After 12 weeks, blood was obtained via heart puncture after an overnight fast. Rats were anesthetized with isofluran (Forane, Abbott, Vienna, Austria) prior to blood sampling. Blood was collected using S-Monovette® Serum-Gel tubes, Sarstedt, Vienna, Austria and centrifuged at ambient temperature. Samples were aliquoted and stored at −80 °C until analysis.

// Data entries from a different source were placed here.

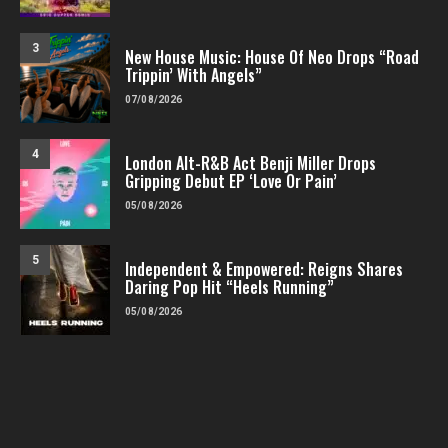
3
New House Music: House Of Neo Drops “Road
Trippin’ With Angels”
07/08/2026
4
London Alt-R&B Act Benji Miller Drops
Gripping Debut EP ‘Love Or Pain’
05/08/2026
5
Independent & Empowered: Reigns Shares
Daring Pop Hit “Heels Running”
05/08/2026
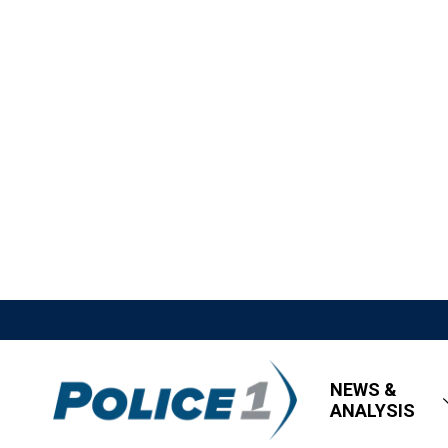
NEWS &
ANALYSIS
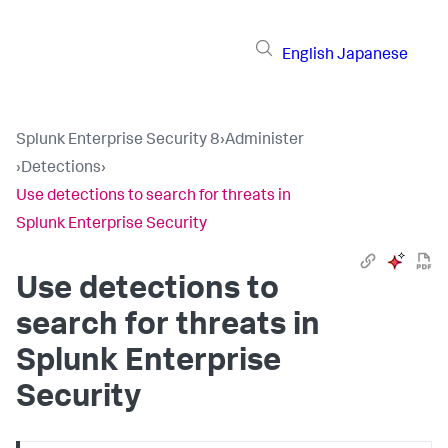
English
Japanese
Splunk Enterprise Security 8
›
Administer
›
Detections
›
Use detections to search for threats in
Splunk Enterprise Security
Use detections to
search for threats in
Splunk Enterprise
Security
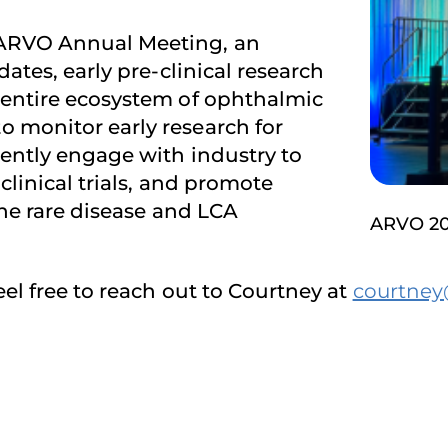
 ARVO Annual Meeting, an
ates, early pre-clinical research
 entire ecosystem of ophthalmic
 monitor early research for
tently engage with industry to
clinical trials, and promote
 the rare disease and LCA
ARVO 2
eel free to reach out to Courtney at
courtney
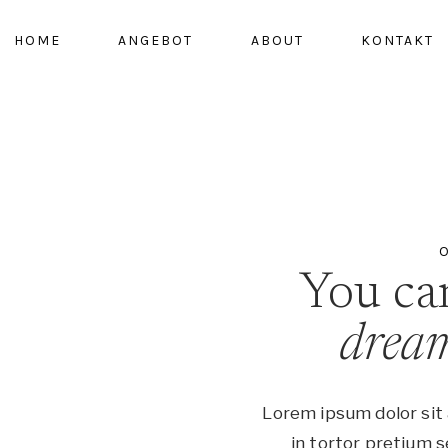
HOME
ANGEBOT
ABOUT
KONTAKT
O
You c
drea
Lorem ipsum dolor sit 
in tortor pretium s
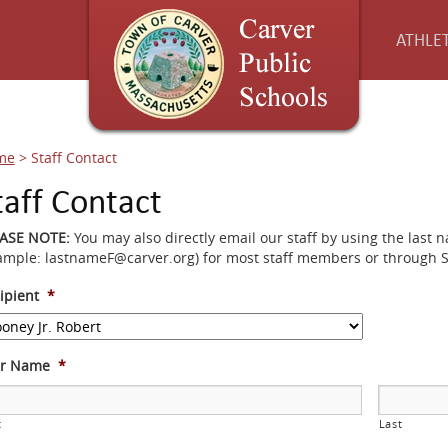
ATHLET
me
>
Staff Contact
taff Contact
EASE NOTE:
You may also directly email our staff by using the last 
ample: lastnameF@carver.org) for most staff members or through 
ipient
*
ur Name
*
t
Last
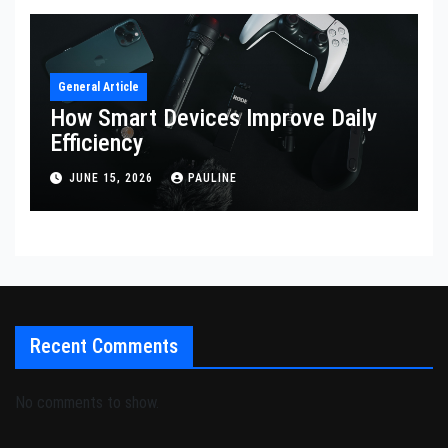
General Article
How Smart Devices Improve Daily
Efficiency
JUNE 15, 2026
PAULINE
Recent Comments
No comments to show.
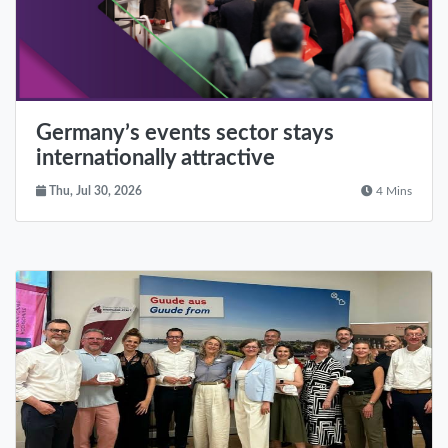
Germany’s events sector stays
internationally attractive
Thu, Jul 30, 2026
4 Mins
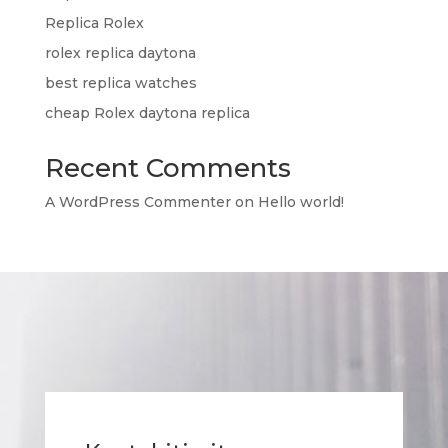
Replica Rolex
rolex replica daytona
best replica watches
cheap Rolex daytona replica
Recent Comments
A WordPress Commenter
on
Hello world!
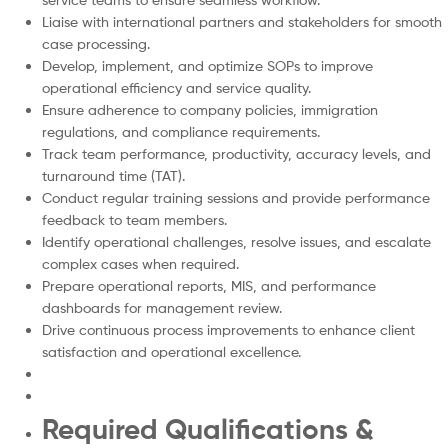
Liaise with international partners and stakeholders for smooth
case processing.
Develop, implement, and optimize SOPs to improve
operational efficiency and service quality.
Ensure adherence to company policies, immigration
regulations, and compliance requirements.
Track team performance, productivity, accuracy levels, and
turnaround time (TAT).
Conduct regular training sessions and provide performance
feedback to team members.
Identify operational challenges, resolve issues, and escalate
complex cases when required.
Prepare operational reports, MIS, and performance
dashboards for management review.
Drive continuous process improvements to enhance client
satisfaction and operational excellence.
Required Qualifications &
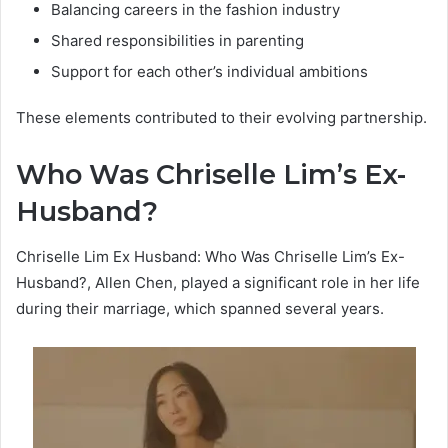
Balancing careers in the fashion industry
Shared responsibilities in parenting
Support for each other’s individual ambitions
These elements contributed to their evolving partnership.
Who Was Chriselle Lim’s Ex-
Husband?
Chriselle Lim Ex Husband: Who Was Chriselle Lim’s Ex-
Husband?, Allen Chen, played a significant role in her life
during their marriage, which spanned several years.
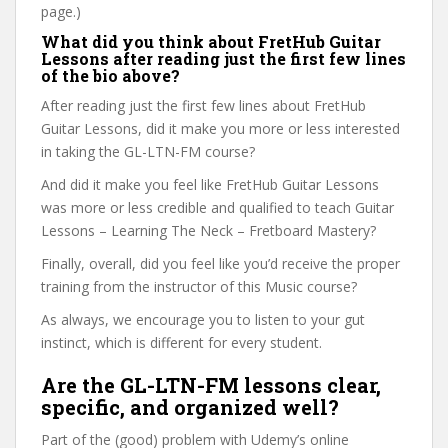
page.)
What did you think about FretHub Guitar
Lessons after reading just the first few lines
of the bio above?
After reading just the first few lines about FretHub
Guitar Lessons, did it make you more or less interested
in taking the GL-LTN-FM course?
And did it make you feel like FretHub Guitar Lessons
was more or less credible and qualified to teach Guitar
Lessons – Learning The Neck – Fretboard Mastery?
Finally, overall, did you feel like you’d receive the proper
training from the instructor of this Music course?
As always, we encourage you to listen to your gut
instinct, which is different for every student.
Are the GL-LTN-FM lessons clear,
specific, and organized well?
Part of the (good) problem with Udemy’s online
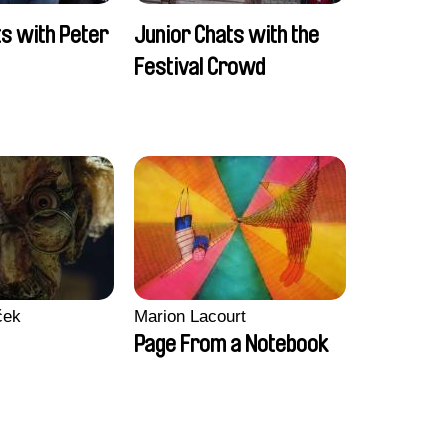
ts with Peter
Junior Chats with the
Festival Crowd
ček
Marion Lacourt
Page From a Notebook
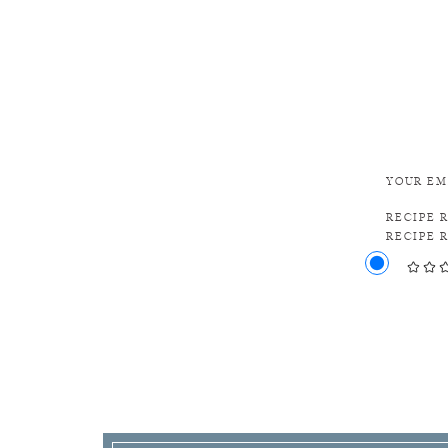
YOUR EM
RECIPE 
RECIPE 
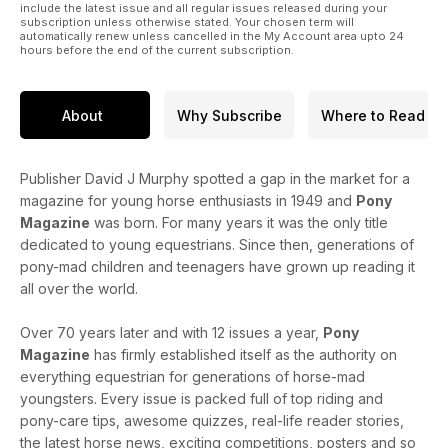
include the latest issue and all regular issues released during your
subscription unless otherwise stated. Your chosen term will
automatically renew unless cancelled in the My Account area upto 24
hours before the end of the current subscription.
About
Why Subscribe
Where to Read
Publisher David J Murphy spotted a gap in the market for a
magazine for young horse enthusiasts in 1949 and
Pony
Magazine
was born. For many years it was the only title
dedicated to young equestrians. Since then, generations of
pony-mad children and teenagers have grown up reading it
all over the world.
Over 70 years later and with 12 issues a year,
Pony
Magazine
has firmly established itself as the authority on
everything equestrian for generations of horse-mad
youngsters. Every issue is packed full of top riding and
pony-care tips, awesome quizzes, real-life reader stories,
the latest horse news, exciting competitions, posters and so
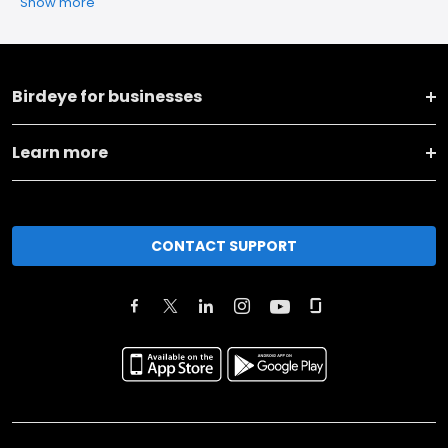
Show more
Birdeye for businesses
Learn more
CONTACT SUPPORT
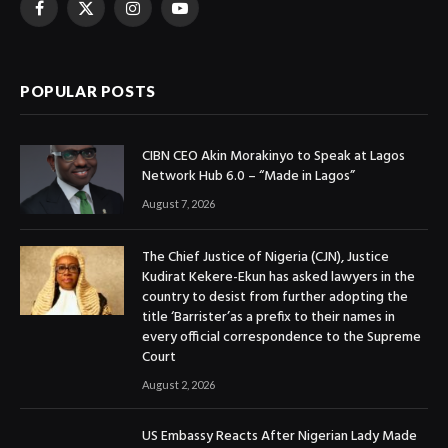
Facebook
X
Instagram
YouTube
(Twitter)
POPULAR POSTS
CIBN CEO Akin Morakinyo to Speak at Lagos
Network Hub 6.0 – “Made in Lagos”
August 7, 2026
The Chief Justice of Nigeria (CJN), Justice
Kudirat Kekere-Ekun has asked lawyers in the
country to desist from further adopting the
title ‘Barrister’as a prefix to their names in
every official correspondence to the Supreme
Court
August 2, 2026
US Embassy Reacts After Nigerian Lady Made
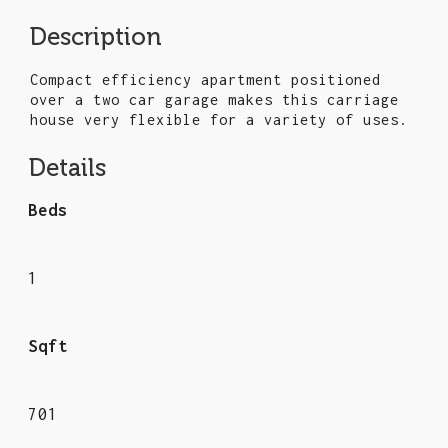
Description
Compact efficiency apartment positioned
over a two car garage makes this carriage
house very flexible for a variety of uses.
Details
Beds
1
Sqft
701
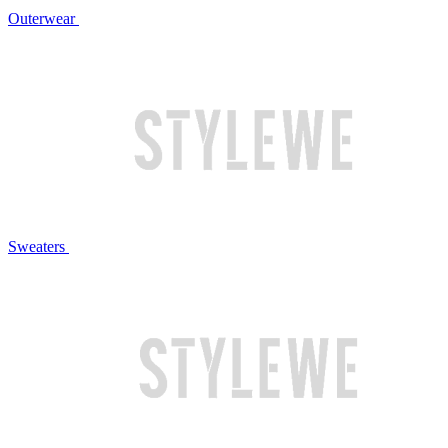
Outerwear
Sweaters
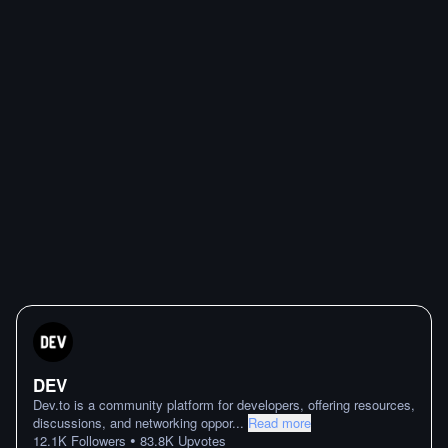
DEV
Dev.to is a community platform for developers, offering resources,
discussions, and networking oppor
...
Read more
•
12.1K
Followers
83.8K
Upvotes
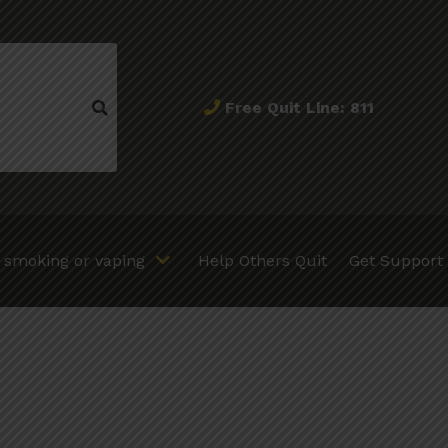
Free Quit Line: 811
t smoking or vaping
Help Others Quit
Get Support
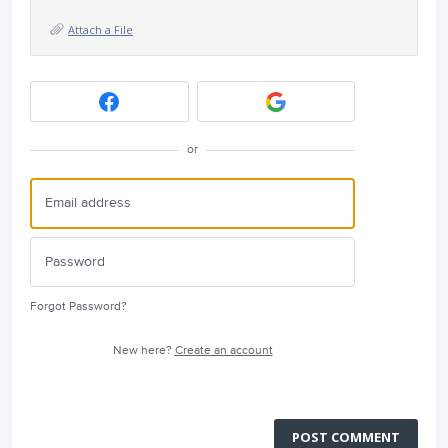
Attach a File
or
Forgot Password?
New here?
Create an account
POST COMMENT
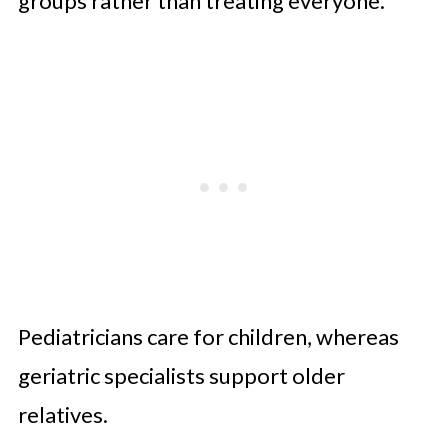
groups rather than treating everyone.
Pediatricians care for children, whereas
geriatric specialists support older
relatives.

4.4. Laboratory Procedures

Platelet free plasma, derived from citrated blood samples was used for ETP analysis, which was performed by the new CE-IVD labeled Innovance® ETP test kit on a BCS-XP analyzer (Siemens Healthcare Diagnostics, Marburg, Germany). Serum triiodothyronine (T3) was determined by commercial Rat ELISA (Uscn Life Science Inc., Wuhan, China). During the course of treatment, body weight measurements were performed at a 3-week interval and food consumption and calorie intake were recorded. The amount of ingested diet was calculated as the difference between the amount of food that was placed in the food bin and the weight of food that remained in the bin. Calorie intake per rat per day was calculated via food consumption per animal per day and the diets’ metabolizable energy values as kilocalories per gram (kcal/g). Total cholesterol, free cholesterol, and HDL cholesterol (homogeneous assay) were measured using enzymatic reagents from Diasys (Holzheim, Germany) and were calibrated using secondary standards from Roche Diagnostics (Mannheim, Germany). Free fatty acids were measured using enzymatic reagents form Wako Chemicals (Neuss, Germany). All measurements were performed on an Olympus AU640 (Producer, Vienna, Austria) automatic analyzer.

4.5. Statistical Analysis

Data are presented as means ± standard deviations. Continuous variables were compared using Students t-test for independent samples or Mann–Whitney U-test depending on the distribution of data. Correlations between variables were determined by linear regression analysis according to Pearson (r, Pearson correlation coefficient; P, univariate ANOVA). p-values < 0.05 were considered statistically significant. Analyses were performed by explorative data analyses using SPSS for Windows (SPSS Inc., Chicago, IL, USA).